Osteoporosis detection

Osteoporosis is a global health issue marked by low bone mass and weakened bone structure, leading to a higher risk of fractures. Dental radiographs, commonly used in dental checkups, help in assessing bone conditions due to their accessibility, affordability, and low radiation exposure, making them an effective screening tool for osteoporosis risk. Research by Southard et al., focused on fractal analysis in osteoporotic subjects [1316]. They first examined the link between fractal dimensions (FD) in the jawbone and bone density in rabbits with induced osteoporosis, findings showed reduced FD with higher steroid doses but no correlation with spine and mandible density [16]. In healthy women, FD in the jawbone was positively linked to local bone density but not to other areas like the spine [14]. Other studies, including those by Bollen et al. [17], and Park et al. [18], found higher FD values in panoramic and periapical radiographs of osteoporotic patients. Yasar & Akgunlu [1921] carried out a series of studies, first on digital periapical images and then on panoramic images, they meticulously evaluated if fractal dimensions could be considered to detect osteoporosis and could differentiate the lacunarity and trabecular pattern of the mandible. They found a mean value of FD in osteoporotic subjects as 1.40 and 1.39 in non-osteoporotic subjects. Thereby confirming the usefulness of FD in detection of osteoporotic bone. Sindeaux et al. [22], evaluated 133 panoramic radiographs of 84 females and 49 males and they considered bone mineral density (BMD) values determined by dual-energy X-ray absorptiometry (DXA) as the gold standard. They found lower FD values in mandibular bone among postmenopausal women (normal = 1.420 ± 0.079, osteoporotic= 1.354 ± 0.090) and older men with osteoporosis (normal=1.373 ± 0.069, osteoporotic=1.371 ± 0.059). Their results suggested that cortical bone measurements could help identify patients need for further testing for bone density, however the results showed that FD values were not consistent over various regions. Table 1 summarizes all the studies done using fractal analysis to detect osteoporosis.
***
In the text on osteoporosis detection, what did Sindeaux et al. treat as the gold standard?
***
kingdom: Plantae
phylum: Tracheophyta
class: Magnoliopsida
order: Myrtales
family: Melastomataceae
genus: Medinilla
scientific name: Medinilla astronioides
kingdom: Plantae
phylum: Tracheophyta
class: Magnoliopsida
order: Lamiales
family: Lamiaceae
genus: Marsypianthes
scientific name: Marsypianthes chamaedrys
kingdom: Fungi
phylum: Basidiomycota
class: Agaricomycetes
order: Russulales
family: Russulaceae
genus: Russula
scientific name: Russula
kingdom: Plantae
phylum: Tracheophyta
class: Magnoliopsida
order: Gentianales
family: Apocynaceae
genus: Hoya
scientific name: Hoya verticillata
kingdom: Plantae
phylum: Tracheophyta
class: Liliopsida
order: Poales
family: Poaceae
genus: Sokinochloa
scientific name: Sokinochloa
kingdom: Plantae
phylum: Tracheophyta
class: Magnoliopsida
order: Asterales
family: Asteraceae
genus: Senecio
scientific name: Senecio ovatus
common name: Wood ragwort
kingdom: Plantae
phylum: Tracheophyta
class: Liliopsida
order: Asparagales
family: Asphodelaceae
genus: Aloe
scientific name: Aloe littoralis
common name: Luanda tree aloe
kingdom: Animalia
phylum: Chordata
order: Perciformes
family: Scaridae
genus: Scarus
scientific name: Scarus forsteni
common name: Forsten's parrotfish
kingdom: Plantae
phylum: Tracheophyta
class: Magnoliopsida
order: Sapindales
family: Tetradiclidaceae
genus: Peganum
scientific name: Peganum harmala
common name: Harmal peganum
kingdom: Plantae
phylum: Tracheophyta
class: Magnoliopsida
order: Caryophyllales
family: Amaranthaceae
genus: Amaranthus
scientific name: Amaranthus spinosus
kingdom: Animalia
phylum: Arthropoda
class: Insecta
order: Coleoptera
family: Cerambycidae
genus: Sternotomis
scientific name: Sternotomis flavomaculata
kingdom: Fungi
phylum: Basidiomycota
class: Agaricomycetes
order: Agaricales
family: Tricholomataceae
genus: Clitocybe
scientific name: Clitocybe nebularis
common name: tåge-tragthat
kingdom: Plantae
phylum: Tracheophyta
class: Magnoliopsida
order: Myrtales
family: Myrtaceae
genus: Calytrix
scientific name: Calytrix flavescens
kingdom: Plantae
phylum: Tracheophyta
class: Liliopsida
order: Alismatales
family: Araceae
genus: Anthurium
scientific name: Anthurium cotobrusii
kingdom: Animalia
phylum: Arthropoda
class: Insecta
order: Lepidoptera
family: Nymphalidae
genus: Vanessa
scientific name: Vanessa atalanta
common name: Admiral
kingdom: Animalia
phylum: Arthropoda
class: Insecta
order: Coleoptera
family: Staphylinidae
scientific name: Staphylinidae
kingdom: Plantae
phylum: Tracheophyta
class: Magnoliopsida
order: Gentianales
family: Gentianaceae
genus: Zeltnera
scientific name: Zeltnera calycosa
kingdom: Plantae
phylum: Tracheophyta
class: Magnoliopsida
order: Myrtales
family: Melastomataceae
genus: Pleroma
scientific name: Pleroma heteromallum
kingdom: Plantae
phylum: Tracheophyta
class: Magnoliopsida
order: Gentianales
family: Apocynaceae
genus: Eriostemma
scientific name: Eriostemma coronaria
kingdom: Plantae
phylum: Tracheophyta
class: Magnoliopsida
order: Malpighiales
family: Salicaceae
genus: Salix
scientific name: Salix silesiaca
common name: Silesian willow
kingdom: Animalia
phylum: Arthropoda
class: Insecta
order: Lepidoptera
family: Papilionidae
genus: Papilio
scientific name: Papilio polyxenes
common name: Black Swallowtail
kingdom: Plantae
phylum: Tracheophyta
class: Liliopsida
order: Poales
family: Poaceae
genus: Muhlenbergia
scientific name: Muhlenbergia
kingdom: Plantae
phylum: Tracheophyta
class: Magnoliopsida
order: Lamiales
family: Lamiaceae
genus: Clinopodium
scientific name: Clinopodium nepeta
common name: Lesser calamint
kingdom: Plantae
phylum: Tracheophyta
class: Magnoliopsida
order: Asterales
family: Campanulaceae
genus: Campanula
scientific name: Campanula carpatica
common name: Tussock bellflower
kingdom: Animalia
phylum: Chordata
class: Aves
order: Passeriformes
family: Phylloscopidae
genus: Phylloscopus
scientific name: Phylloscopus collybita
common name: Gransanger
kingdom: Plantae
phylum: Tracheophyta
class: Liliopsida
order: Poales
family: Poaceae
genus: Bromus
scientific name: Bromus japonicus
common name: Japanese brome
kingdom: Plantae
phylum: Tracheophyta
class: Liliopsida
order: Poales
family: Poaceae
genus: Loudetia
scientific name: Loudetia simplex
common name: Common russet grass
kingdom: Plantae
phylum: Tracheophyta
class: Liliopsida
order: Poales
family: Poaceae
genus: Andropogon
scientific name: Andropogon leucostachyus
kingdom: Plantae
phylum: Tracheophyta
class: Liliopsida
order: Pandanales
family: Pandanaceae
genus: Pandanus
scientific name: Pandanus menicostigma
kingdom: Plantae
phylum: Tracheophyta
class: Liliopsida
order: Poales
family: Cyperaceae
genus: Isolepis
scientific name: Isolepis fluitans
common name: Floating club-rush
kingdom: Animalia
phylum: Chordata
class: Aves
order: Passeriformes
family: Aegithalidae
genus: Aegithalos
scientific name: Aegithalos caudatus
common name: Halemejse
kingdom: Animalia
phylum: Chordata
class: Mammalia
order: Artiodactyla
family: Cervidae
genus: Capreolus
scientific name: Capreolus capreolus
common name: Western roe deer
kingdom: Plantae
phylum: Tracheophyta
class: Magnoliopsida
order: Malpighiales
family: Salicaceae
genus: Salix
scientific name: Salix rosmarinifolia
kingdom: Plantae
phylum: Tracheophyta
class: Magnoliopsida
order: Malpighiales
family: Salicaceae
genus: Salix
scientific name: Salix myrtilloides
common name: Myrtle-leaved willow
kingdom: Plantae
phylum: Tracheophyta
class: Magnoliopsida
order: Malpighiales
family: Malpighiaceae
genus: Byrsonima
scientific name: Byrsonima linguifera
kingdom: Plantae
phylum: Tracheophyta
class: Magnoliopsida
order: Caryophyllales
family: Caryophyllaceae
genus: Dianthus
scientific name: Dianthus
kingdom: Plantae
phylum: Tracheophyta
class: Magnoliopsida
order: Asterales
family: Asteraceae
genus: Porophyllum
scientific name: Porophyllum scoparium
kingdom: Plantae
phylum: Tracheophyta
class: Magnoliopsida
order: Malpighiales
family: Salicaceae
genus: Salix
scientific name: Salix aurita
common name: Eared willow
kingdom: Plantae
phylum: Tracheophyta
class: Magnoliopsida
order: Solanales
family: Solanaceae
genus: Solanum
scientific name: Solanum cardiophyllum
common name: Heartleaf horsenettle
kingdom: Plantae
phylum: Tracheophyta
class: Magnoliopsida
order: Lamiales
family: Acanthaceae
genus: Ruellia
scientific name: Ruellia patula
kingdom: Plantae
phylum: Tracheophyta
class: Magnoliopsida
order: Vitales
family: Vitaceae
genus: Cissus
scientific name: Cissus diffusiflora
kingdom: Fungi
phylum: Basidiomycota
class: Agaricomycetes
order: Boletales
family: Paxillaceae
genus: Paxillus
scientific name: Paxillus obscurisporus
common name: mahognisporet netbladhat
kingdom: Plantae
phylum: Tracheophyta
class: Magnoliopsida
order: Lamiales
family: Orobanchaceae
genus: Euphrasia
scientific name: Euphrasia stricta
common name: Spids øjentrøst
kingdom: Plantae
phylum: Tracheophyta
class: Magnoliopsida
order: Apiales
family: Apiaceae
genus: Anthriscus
***
### Task result
Bone mineral density (BMD) values determined by dual-energy X-ray absorptiometry (DXA).